1 2 3 4 5 6 7 8 9 10 11 12 13 14 15 16 17 18 19 .........210

2 3 4 5 6 7 8 9 10 11 12 13 14 15 16 17 18 19 20 .........211

take out any pair which includes any number divisible by 3...leaving

1 4 7 10 13 16 19...............208

2 5 8 11 14 17 20...............209

Take out all of the pairs divisible by 5.....leaving

1 7 13 16 ......................208

2 8 11 17 ......................209

Do the same for 7.

The number of gaps formed will be 30, and this can be found by the

Chinese Remainder Theroem (I believe).

I am looking for a formula which will tell me about the largest gap

that will be left between two consecutive pairs.

Obviously for this one example I can use observation and say that

there is at least one gap of size 15, which is the largest.

But I am also interested in the largest gap for the series of pairs

ending in 2.3.5.7.11 (2310) pairs; and of course the series of pairs

ending in 2.3.5.7.11.13 and so on.

I need to place some kind of bound on the largest gap that could

exist between two consective pairs in such series.

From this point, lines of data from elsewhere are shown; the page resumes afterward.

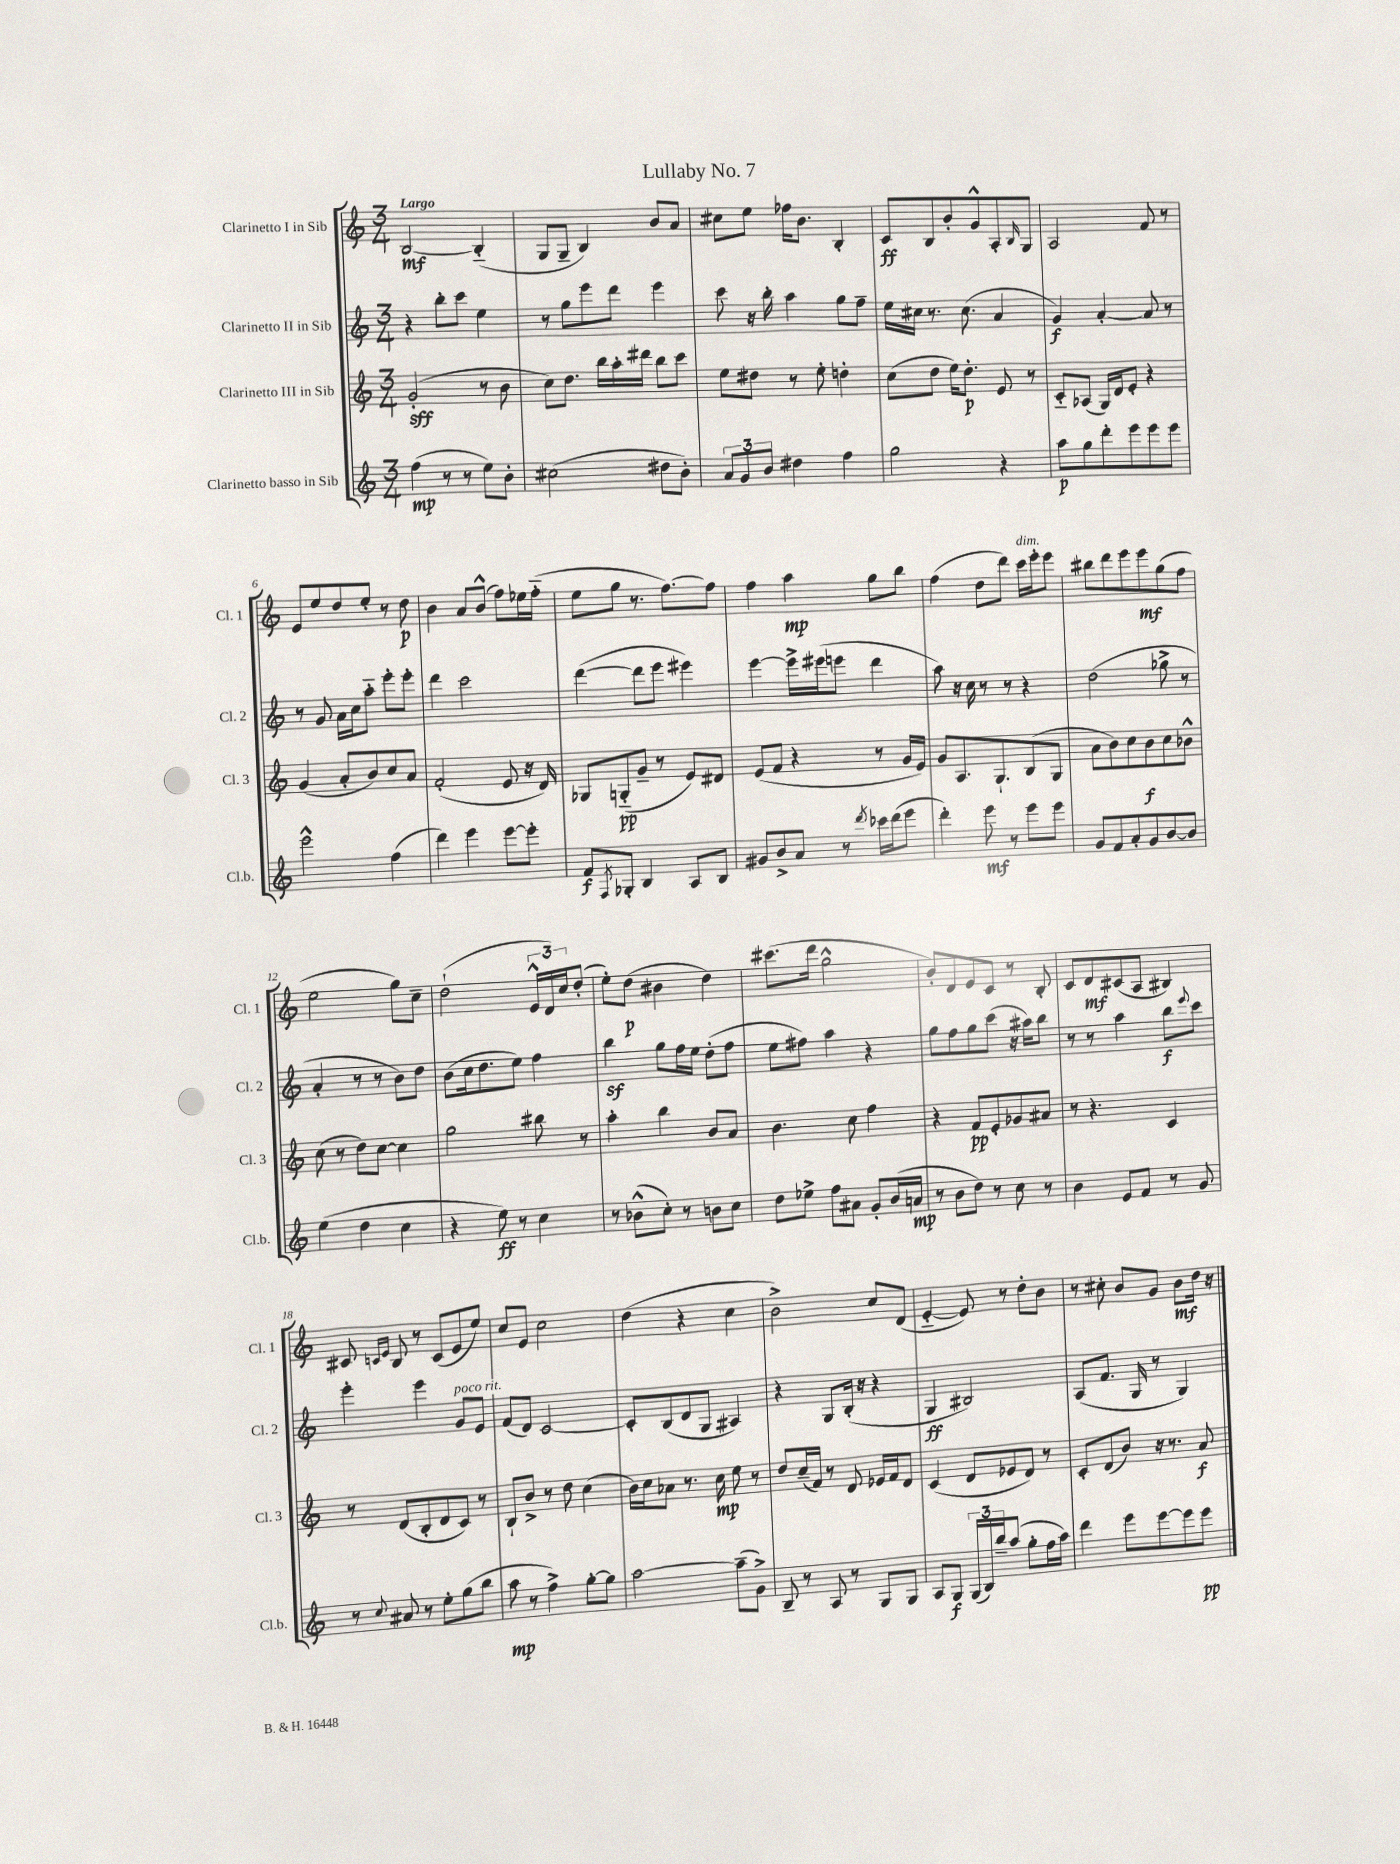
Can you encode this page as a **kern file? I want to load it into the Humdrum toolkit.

**kern	**kern	**kern	**kern
*staff4	*staff3	*staff2	*staff1
*clefG2	*clefG2	*clefG2	*clefG2
*k[]	*k[]	*k[]	*k[]
*M3/4	*M3/4	*M3/4	*M3/4
(4ff\	(2g'/	4r	[2B/
8r	.	8bb'\L	.
8r	.	8ccc\J	.
8ee\L)	8r	4ee\	(4B'~/]
8b'\J	8b\	.	.
=	=	=	=
(2cc#\	8cc\L)	8r	8G/L
.	8.dd\J	8gg\L	8G~/J
.	.	8eee\	4B/)
.	16bb\LL	.	.
.	16aa'\	8ddd\J	.
.	16ddd#\JJ	.	.
8dd#\L	8bb\L	4eee\	8b/L
8b'\J)	8ccc\J	.	8a/J
=	=	=	=
12a/L	8ee\L	8ccc\	8cc#\L
12g/	.	.	.
.	8dd#\J	16r	8ee\J
12b/J	.	.	.
.	.	16bb'\	.
4dd#\	8r	4aa\	16ff-\LK
.	.	.	8.b\J
.	8ee'\	.	.
4ff\	4dd'\	8gg\L	4B'/
.	.	8ff~\J	.
=	=	=	=
2gg\	(8cc\L	16ee\LL	8c/L
.	.	16cc#\JJ	.
.	8dd\J	8.r	8B/
.	16ee\LK)	.	8b'/
.	8.dd'\J	(8.cc#\	.
.	.	.	8g^^/
4r	8e/	4a/	8A'/
.	.	.	16qqB/
.	8r	.	8G/J
=	=	=	=
8aa\L	8c'~/L	4g/)	2A/
8gg\	(8A-/J	.	.
8ddd'\	16G/LL)	[4a'/	.
.	16d/J	.	.
8eee\	8e'/J	.	.
8eee\	4r	8a/]	8f/
8eee\J	.	8r	8r
=	=	=	=
2eee^^\	(4g/	8r	8e/L
.	.	8g/	8ee/
.	8a'/L	16a\LL	8dd/
.	.	16cc\J	.
.	8b/)	8aa'~\J	8ee'/J
(4ff\	8cc/	8eee'\L	8r
.	8a/J	8eee'\J	8dd\
=	=	=	=
4ddd\)	(2f'/	4ddd\	4b\
4eee\	.	2ccc\	8a/L
.	.	.	(8b^^/J
[8eee\L	8e/	.	8ff\L)
8eee'\]J	16r	.	16ee-\L
.	16d/)	.	(16ff'~\JJ
=	=	=	=
8f/L	8G-/L	([4ddd\	8ee\L
8qF/	.	.	.
8G-'/J	(8G'~/	.	8gg\J
4B/	8g~/J	8ddd\]L	8.r
.	8r	8eee\J	.
.	.	.	[8.ff\L)
8A/L	8e/L)	4eee#\)	.
8B/J	8d#/J	.	8ff\]J
=	=	=	=
8g#/L	(8e/L	[4eee\	4ff\
8b^/	8f/J	.	.
8a/J	4r	16eee^\]LL	4aa\
.	.	(16eee#\J	.
8r	.	8eee\J	.
8qddd/	.	.	.
16ccc-\LL	8r	4ddd\	8gg\L
(16ddd\J	.	.	.
8eee\J	16g/LL	.	8bb\J
.	16e/JJ)	.	.
=	=	=	=
4ddd'\)	8g/L	8aa\)	(4ff\
.	8.A/	16r	.
.	.	16cc\	.
8eee\	.	8r	8dd\L
.	8.G`/	.	.
8r	.	8r	8ddd\J)
8eee\L	(8B/	4r	16ccc\LL
.	.	.	16eee'\J
8eee\J	8G/J	.	8eee\J
=	=	=	=
8g/L	8a\L	(2dd\	8bb#\L
8f/	8b\)	.	8ddd\
8a'/	8cc\	.	8eee\
8g/	8b\	.	8eee\
[8b/	8cc\	8gg-^\	(8gg\
8b/]J	8b-^^\J	8r	8ff\J
=	=	=	=
(4ee\	(8cc\	4a'/	2ee\
.	8r	.	.
4dd\	8dd\L)	8r	.
.	[8cc\J	8r	.
4cc\	4cc\]	8b\L)	8gg\L)
.	.	8dd\J	8cc~\J
=	=	=	=
4r	2gg\	(8b\L	(2dd`\
.	.	16cc\k	.
.	.	8.dd\	.
8ee\)	.	.	.
8r	.	8ee\J)	.
4cc\	8bb#\	4ff\	24e^^/LL
.	.	.	24d/)
.	.	.	24cc/J
.	8r	.	(8dd'/J
=	=	=	=
8r	4aa'\	4bb\	8ee'\L)
(8b-^^\L	.	.	(8dd\J
8cc'\J)	4bb\	8gg\L	4b#\
8r	.	16ff\L	.
.	.	16ee\JJ	.
8b\L	8b/L	(8dd'\L	4dd\)
8cc\J	8a/J	8ff\J	.
=	=	=	=
8dd\L	4.b\	8ee\L	(8.ccc#\L
8ee-^\J	.	8ff#\J)	.
.	.	.	16ddd\Jk
8ff\L	.	4aa\	2gg^^\
8a#\J	8cc\	.	.
8g'/L	4ff\	4r	.
(16b/L	.	.	.
16a/JJ	.	.	.
=	=	=	=
8r	4r	8gg\L	8b'/L)
8b\L	.	8ff\	8d/
8dd\J)	8f/L	8gg\	8e/
8r	8e'/	(8ccc\J	8c/J
8cc\	8g-/	16r	8r
.	.	16aa#\LK)	.
8r	8a#/J	8bb\J	8B'/
=	=	=	=
4b\	8r	8r	8c/L
.	4.r	8r	8d/
8e/L	.	4aa\	(8c#/
8f/J	.	.	8A/J
8r	4c/	8bb\L	4B#/)
.	.	8qqeee/	.
8g/	.	8ccc\J	.
=	=	=	=
8r	8r	4eee'\	8c#/
.	.	.	16qqc/LL
8qqcc/	.	.	16qqe/JJ
8a#/	(8d/L	.	8B/
8r	8B'/	4eee\	8r
8ee'\L	8d/	.	(8c/L
(8gg\	8c/J)	8g/L	8e/
8bb\J	8r	8e/J	8ee/J)
=	=	=	=
8aa\	8B`/L	(8f/L	8cc/L
8r	8b^/J	8d/J)	8e/J
4ff^\)	8r	[2c/	2cc\
.	8dd\	.	.
[8gg'\L	(4cc\	.	.
8gg\]J	.	.	.
=	=	=	=
[2aa\	16b\LL)	8c'/]L	(4dd\
.	16cc\J	.	.
.	8a-\J	(8B/	.
.	8.r	8d/	4r
.	.	8G/J	.
.	16cc\	.	.
(8aa~\]L	8ee\	4A#/)	4cc\
8g^\J)	8r	.	.
=	=	=	=
8B~/	8dd/L	4r	2b^\)
8r	(16cc~/L	.	.
.	16f/JJ)	.	.
8A/	8r	8G/L	.
8r	8d/	(16B'/Jk	.
.	.	16r	.
8G/L	16e-/LL	4r	8cc/L
.	16f/J	.	.
8G/J	8d/J	.	(8d/J
=	=	=	=
8A/L	(4c/	4G/	[4e'~/
8G/J	.	.	.
(24G/LL	8d/L	2B#/)	8e/])
24B/)	.	.	.
24bb~/J	.	.	.
(8aa/J	8e-/	.	8r
8gg'\L	8d/J)	.	8dd'\L
16ff\L	8r	.	8b\J
16aa\JJ)	.	.	.
=	=	=	=
4ddd\	8c'/L	(8A/L	8r
.	(8d/	8.f/J	8cc#'\
8eee\L	8b/J)	.	8b/L
.	.	16G/	.
[8eee\	16r	8r	8g/J
.	8.r	.	.
8eee\]	.	4G/)	8b\L
8eee\J	8a/	.	16dd\Jk
.	.	.	16r
==	==	==	==
*-	*-	*-	*-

Let me return to my first example to show some of my thinking on the

subject.

By the CRT I can see that out of 210 pairs, there remain 30 gaps.

I may approach the subject of the largest one by segregating out one

gap as "that largest" and the other 29 as equivalent or smaller.

I can say that due to the extraction of all pairs containing a number

divisible by 3 the gap between any consecutive pair remaining must be

3 and thus I have 29 gaps which are 3 at least.

Up till then I can say that 3.29 gaps cover an area of 87 and thus

the other gap must be at most 210 - 87 = 123

If I consider the fact that more of the pairs are extracted due to

containing numbers divisible by 5 then, I can say after that

extraction, some gaps will be 3 and others form gaps of 6.

I can say that 210 /(3.5) gaps will be 6 i.e. 14 gaps will be of size

6.

Thus I can say that out of the 29 gaps 14 of them must cover an area

of at least 6 and the remaining 15 can be 3.

Thus I can say that so far the 29 cover an area of

(6.14) + (3.15) = 129

Thus the remaining single gap must at this point be at most

210 - 129 = 81

The difficulty begins when I have to consider other factors.

Can anyone see this line of reasoning being sensible?

Are there alternatives.

For example can one use something of the results for the largest gap

between primes such as:

ยท g(pn) < (1/16597)pn for n > 2010760 (Schoenfeld 1976)

to form an estimate for the largest gap in my series?